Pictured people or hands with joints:
■ ■ ■

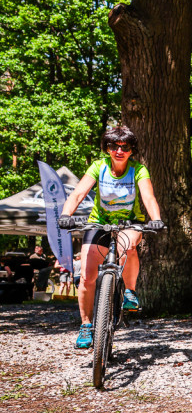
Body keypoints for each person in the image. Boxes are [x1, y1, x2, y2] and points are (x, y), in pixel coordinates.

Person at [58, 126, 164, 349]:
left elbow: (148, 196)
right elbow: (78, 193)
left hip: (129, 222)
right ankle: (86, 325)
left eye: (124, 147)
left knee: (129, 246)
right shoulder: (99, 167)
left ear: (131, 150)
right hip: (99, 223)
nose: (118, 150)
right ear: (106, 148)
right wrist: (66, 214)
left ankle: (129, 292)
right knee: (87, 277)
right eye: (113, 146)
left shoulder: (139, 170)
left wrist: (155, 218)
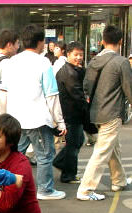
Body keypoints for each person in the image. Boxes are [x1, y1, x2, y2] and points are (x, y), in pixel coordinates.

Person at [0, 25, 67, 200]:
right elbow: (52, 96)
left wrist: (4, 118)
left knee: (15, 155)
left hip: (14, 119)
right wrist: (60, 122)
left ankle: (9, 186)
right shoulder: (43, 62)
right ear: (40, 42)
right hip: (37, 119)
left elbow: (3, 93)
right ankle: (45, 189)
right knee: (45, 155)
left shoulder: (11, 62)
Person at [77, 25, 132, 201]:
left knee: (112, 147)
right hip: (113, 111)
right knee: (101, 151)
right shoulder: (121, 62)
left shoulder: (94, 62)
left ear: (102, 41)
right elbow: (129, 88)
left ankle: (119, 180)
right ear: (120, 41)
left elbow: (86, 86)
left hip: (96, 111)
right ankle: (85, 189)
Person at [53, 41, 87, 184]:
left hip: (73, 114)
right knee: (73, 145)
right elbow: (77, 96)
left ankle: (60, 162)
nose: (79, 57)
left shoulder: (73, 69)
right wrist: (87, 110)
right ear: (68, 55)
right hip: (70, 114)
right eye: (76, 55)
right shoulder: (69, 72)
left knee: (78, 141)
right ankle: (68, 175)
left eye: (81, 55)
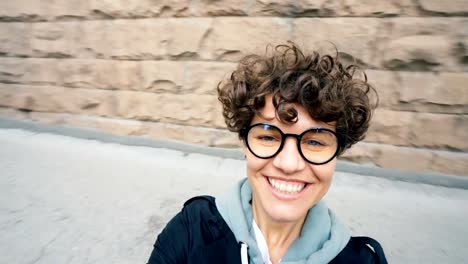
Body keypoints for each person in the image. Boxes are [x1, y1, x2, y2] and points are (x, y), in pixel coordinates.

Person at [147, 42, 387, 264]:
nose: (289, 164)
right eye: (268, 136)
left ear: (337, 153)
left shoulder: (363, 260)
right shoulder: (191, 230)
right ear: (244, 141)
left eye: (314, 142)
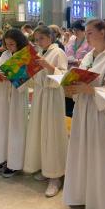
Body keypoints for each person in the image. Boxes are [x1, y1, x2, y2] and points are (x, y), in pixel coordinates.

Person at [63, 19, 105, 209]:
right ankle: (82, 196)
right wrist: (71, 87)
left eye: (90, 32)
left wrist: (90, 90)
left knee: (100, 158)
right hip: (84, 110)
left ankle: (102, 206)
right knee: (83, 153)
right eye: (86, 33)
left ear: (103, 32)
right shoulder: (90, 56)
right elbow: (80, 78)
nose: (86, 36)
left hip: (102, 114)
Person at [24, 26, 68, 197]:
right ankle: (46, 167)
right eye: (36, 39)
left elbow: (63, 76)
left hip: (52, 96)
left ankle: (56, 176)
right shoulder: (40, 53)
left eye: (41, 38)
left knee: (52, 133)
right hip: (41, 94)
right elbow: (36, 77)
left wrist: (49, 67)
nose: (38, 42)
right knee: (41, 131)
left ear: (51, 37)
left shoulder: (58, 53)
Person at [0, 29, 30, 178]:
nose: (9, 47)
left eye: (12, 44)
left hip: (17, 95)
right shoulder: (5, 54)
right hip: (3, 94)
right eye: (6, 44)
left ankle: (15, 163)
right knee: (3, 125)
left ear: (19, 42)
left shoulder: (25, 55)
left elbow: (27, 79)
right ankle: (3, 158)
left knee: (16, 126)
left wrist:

■ ■ ■

__Exercise objective__: Output each record above exactly; omit the images.

__Exercise answer__:
Body keypoints for each person in the image. Boxes are [x1, y1, x2, y2] and points are (x, y), in pixel coordinates.

Person at [58, 126, 164, 349]:
left elbow: (148, 196)
right elbow: (78, 193)
left hip: (129, 222)
right ankle: (86, 325)
left eye: (124, 147)
left knee: (129, 246)
right shoulder: (99, 167)
left ear: (131, 150)
right hip: (99, 223)
nose: (118, 150)
right ear: (106, 148)
right wrist: (66, 214)
left ankle: (129, 292)
right knee: (87, 277)
right eye: (113, 146)
left shoulder: (139, 170)
left wrist: (155, 218)
Body keypoints for each person in the image. Boxes are [x1, y1, x2, y2] and points are (x, y), in pixel coordinates.

Person at [0, 25, 67, 200]:
right elbow: (52, 96)
left wrist: (4, 118)
left knee: (15, 155)
left hip: (14, 119)
right wrist: (60, 122)
left ankle: (9, 186)
right shoulder: (43, 62)
right ear: (40, 42)
right hip: (37, 119)
left elbow: (3, 93)
right ankle: (45, 189)
right knee: (45, 155)
left shoulder: (11, 62)
Person at [77, 25, 132, 201]:
left knee: (112, 147)
right hip: (113, 111)
right knee: (101, 151)
right shoulder: (121, 62)
left shoulder: (94, 62)
left ear: (102, 41)
right elbow: (129, 88)
left ankle: (119, 180)
right ear: (120, 41)
left elbow: (86, 86)
left hip: (96, 111)
right ankle: (85, 189)
Person at [53, 41, 87, 184]:
left hip: (73, 114)
right knee: (73, 145)
right elbow: (77, 96)
left ankle: (60, 162)
nose: (79, 57)
left shoulder: (73, 69)
right wrist: (87, 110)
right ear: (68, 55)
right hip: (70, 114)
right eye: (76, 55)
right shoulder: (69, 72)
left knee: (78, 141)
right ankle: (68, 175)
left eye: (81, 55)
Body keypoints for each person in the image. Boxes are [x1, y1, x2, y2] and points are (x, y), in pixel coordinates.

Person at [147, 42, 387, 264]:
nose: (289, 164)
right eye: (268, 136)
left ear: (337, 153)
left shoulder: (363, 260)
right shoulder: (191, 230)
right ear: (244, 141)
left eye: (314, 142)
Body keypoints for each person in the image. Boxes are [x1, y1, x2, y2] and points are (x, y), in pixel coordinates.

Person at [63, 19, 105, 209]:
right ankle: (82, 196)
right wrist: (71, 87)
left eye: (90, 32)
left wrist: (90, 90)
left knee: (100, 158)
right hip: (84, 110)
left ankle: (102, 206)
right knee: (83, 153)
right eye: (86, 33)
left ear: (103, 32)
right shoulder: (90, 56)
right elbow: (80, 78)
nose: (86, 36)
left hip: (102, 114)
Person at [24, 26, 68, 197]:
right ankle: (46, 167)
right eye: (36, 39)
left elbow: (63, 76)
left hip: (52, 96)
left ankle: (56, 176)
right shoulder: (40, 53)
left eye: (41, 38)
left knee: (52, 133)
right hip: (41, 94)
right elbow: (36, 77)
left wrist: (49, 67)
nose: (38, 42)
right knee: (41, 131)
left ear: (51, 37)
left shoulder: (58, 53)
Person at [0, 29, 30, 178]:
nose: (9, 47)
left eye: (12, 44)
left hip: (17, 95)
right shoulder: (5, 54)
right hip: (3, 94)
right eye: (6, 44)
left ankle: (15, 163)
right knee: (3, 125)
left ear: (19, 42)
left shoulder: (25, 55)
left elbow: (27, 79)
right ankle: (3, 158)
left knee: (16, 126)
left wrist:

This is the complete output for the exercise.